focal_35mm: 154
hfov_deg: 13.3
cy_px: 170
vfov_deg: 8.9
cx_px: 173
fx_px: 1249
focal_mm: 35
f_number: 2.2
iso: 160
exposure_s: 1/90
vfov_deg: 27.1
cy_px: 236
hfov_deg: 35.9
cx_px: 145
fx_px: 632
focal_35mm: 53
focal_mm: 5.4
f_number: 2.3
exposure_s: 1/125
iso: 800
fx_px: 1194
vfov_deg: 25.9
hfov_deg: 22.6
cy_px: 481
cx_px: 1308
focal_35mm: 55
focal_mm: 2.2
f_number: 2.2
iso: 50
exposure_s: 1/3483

○ ○ ○ ○ ○

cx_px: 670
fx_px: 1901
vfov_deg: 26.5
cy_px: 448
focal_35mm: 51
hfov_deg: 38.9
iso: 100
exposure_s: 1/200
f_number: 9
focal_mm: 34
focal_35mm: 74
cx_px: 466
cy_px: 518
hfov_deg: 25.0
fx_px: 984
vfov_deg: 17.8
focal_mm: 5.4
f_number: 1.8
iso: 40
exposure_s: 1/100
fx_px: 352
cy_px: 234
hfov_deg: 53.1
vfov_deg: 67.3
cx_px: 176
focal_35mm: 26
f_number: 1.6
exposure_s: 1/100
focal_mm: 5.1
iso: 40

○ ○ ○ ○ ○

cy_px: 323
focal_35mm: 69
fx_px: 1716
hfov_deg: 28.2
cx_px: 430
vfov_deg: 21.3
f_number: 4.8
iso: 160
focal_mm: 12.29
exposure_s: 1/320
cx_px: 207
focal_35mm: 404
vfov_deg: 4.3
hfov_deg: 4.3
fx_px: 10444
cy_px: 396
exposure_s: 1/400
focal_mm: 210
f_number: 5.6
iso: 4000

○ ○ ○ ○ ○

▸ Work order
Retype only the stretch of lines above starting at the one with "fx_px: 1249" and stopping at the one with "exposure_s: 1/3483", exactly as written, with both kept.

▸ Answer box
fx_px: 1249
focal_mm: 35
f_number: 2.2
iso: 160
exposure_s: 1/90
vfov_deg: 27.1
cy_px: 236
hfov_deg: 35.9
cx_px: 145
fx_px: 632
focal_35mm: 53
focal_mm: 5.4
f_number: 2.3
exposure_s: 1/125
iso: 800
fx_px: 1194
vfov_deg: 25.9
hfov_deg: 22.6
cy_px: 481
cx_px: 1308
focal_35mm: 55
focal_mm: 2.2
f_number: 2.2
iso: 50
exposure_s: 1/3483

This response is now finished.